Re: data loss+inode recovery using RAID6 write journal

From: Wols Lists <antlists@youngman.org.uk>
To: Nick Black <dankamongmen@gmail.com>, linux-raid@vger.kernel.org
Subject: Re: data loss+inode recovery using RAID6 write journal
Date: Tue, 25 Oct 2016 13:36:44 +0100	[thread overview]
Message-ID: <580F51DC.3010308@youngman.org.uk> (raw)
In-Reply-To: <20161024235505.rb4fucq24ybbn5aq@schwarzgerat.orthanc>

On 25/10/16 00:55, Nick Black wrote:
> I moved a ~20GB tarball from my home directory (located on another
> device, a NVMe md RAID1) to /media/trap/backups. The mv completed
> successfully. A short time after that, I hard rebooted the machine
> due to X lockup (I'm experimenting with compiz). By "short time", I
> mean "possibly within the time window before 20GB could be written
> out to the backing store, but I'm unsure about that". Upon restart,
> the machine engaged in minutes of disk activity, spat out some fsck
> inode recovery messages (I'm trying to find these in my logs), and
> finally mounted the filesystem. The moved file is nowhere to be
> found.

I can't see what filesystem you're using.
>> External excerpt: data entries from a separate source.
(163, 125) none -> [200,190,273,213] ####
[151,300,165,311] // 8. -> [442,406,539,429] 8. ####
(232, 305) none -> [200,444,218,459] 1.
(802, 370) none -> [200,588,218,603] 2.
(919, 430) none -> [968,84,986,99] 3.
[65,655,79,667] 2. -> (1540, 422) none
It could easily be down to that.

If the reboot interrupted the "write to disk" before the directory
containing the i-node had been flushed, that would explain your
observations, I believe.

Personally, I think that explanation is actually unlikely, as the
kernel devs go to great lengths to preserve metadata, so you're more
likely to get the situation where the file exists but is empty.
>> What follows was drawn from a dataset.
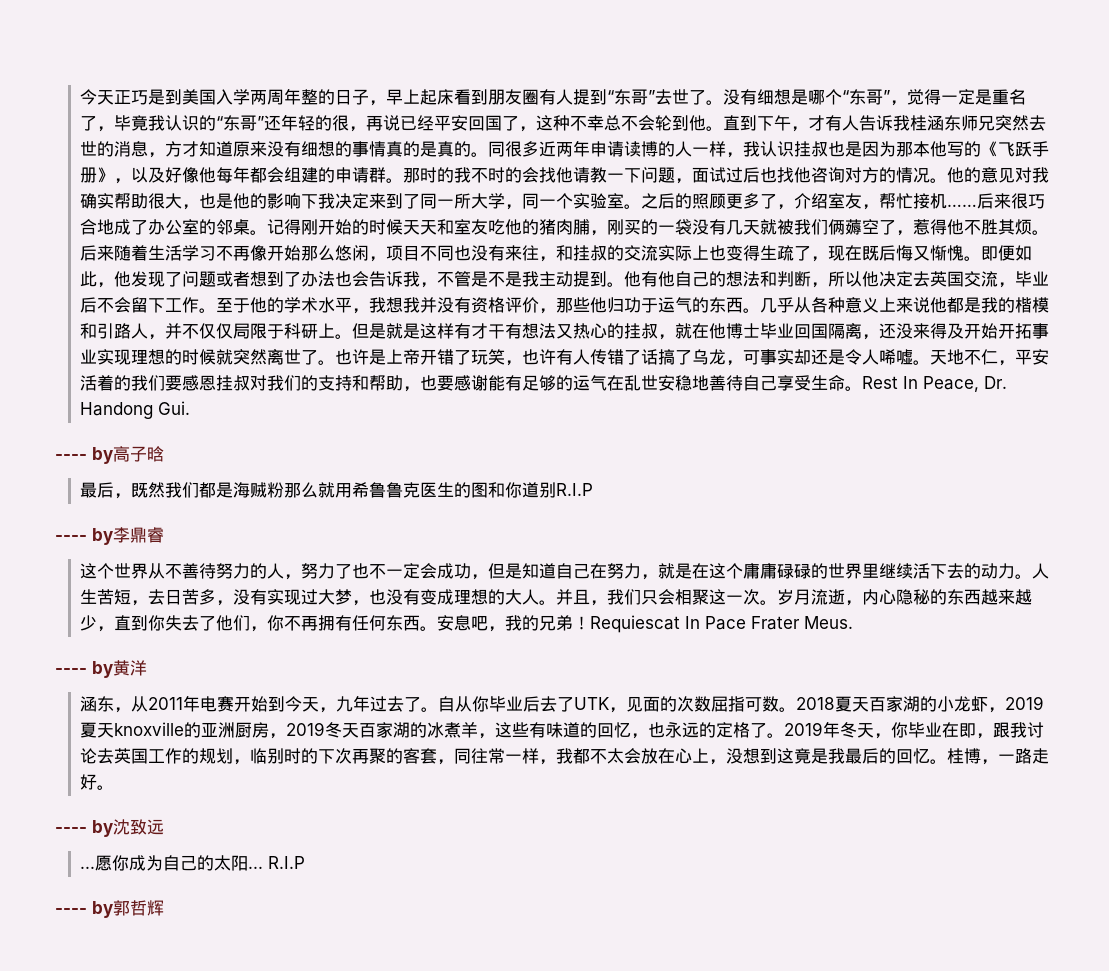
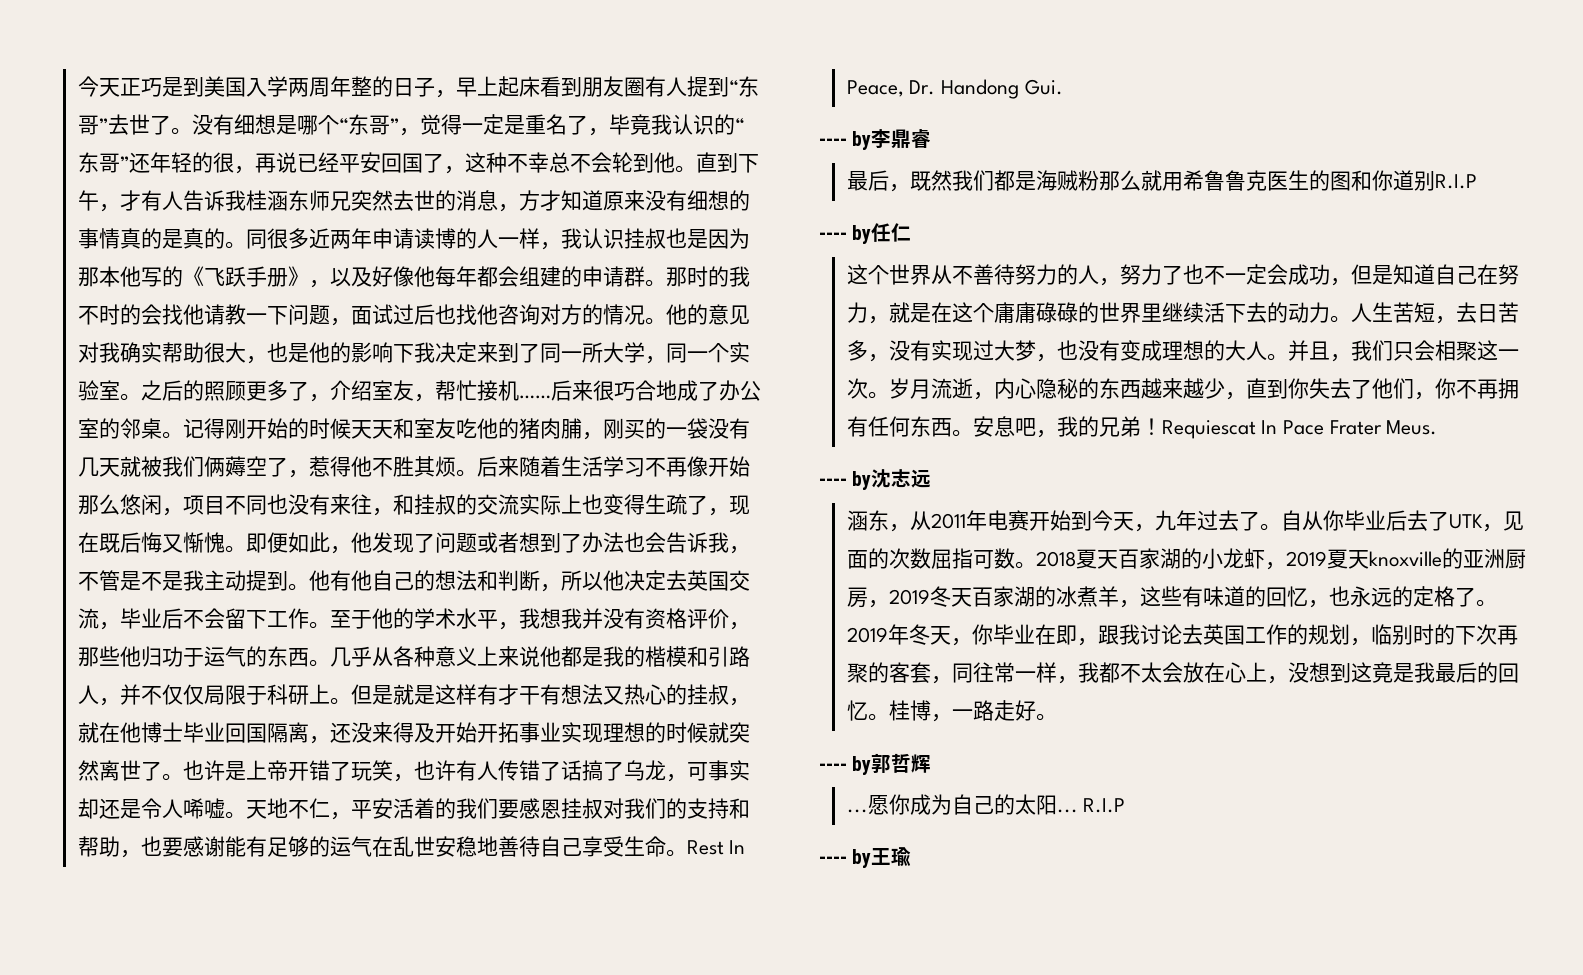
[112,446,164,462] 高子晗 -> [871,129,932,149] 李鼎睿
[112,527,164,543] 李鼎睿 -> [871,223,912,242] 任仁
[112,660,147,676] 黄洋 -> [871,469,932,488] 沈志远
[112,819,164,835] 沈致远 -> [871,753,932,773] 郭哲辉
[112,900,164,916] 郭哲辉 -> [871,847,912,866] 王瑜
This ties in with my impression of the kernel devs - especially the
file system guys - placing great emphasis on protecting the computer
at the expense of the data the user stores there. imho that's daft,
but hey they're system guys, they protect the system. "We can reboot
the system in a clean state in one hour instead of 24 now we no longer
need a fsck". They forget that that 24 hours gave the user a usable
system, now the admins need to run a 72-hour user-space integrity
check before they hand the system back ... :-(

I guess what I'm saying is, don't assume it's the raid, as it could
well be something else entirely (although there are probably plenty of
people here who could help you with that).

Cheers,
Wol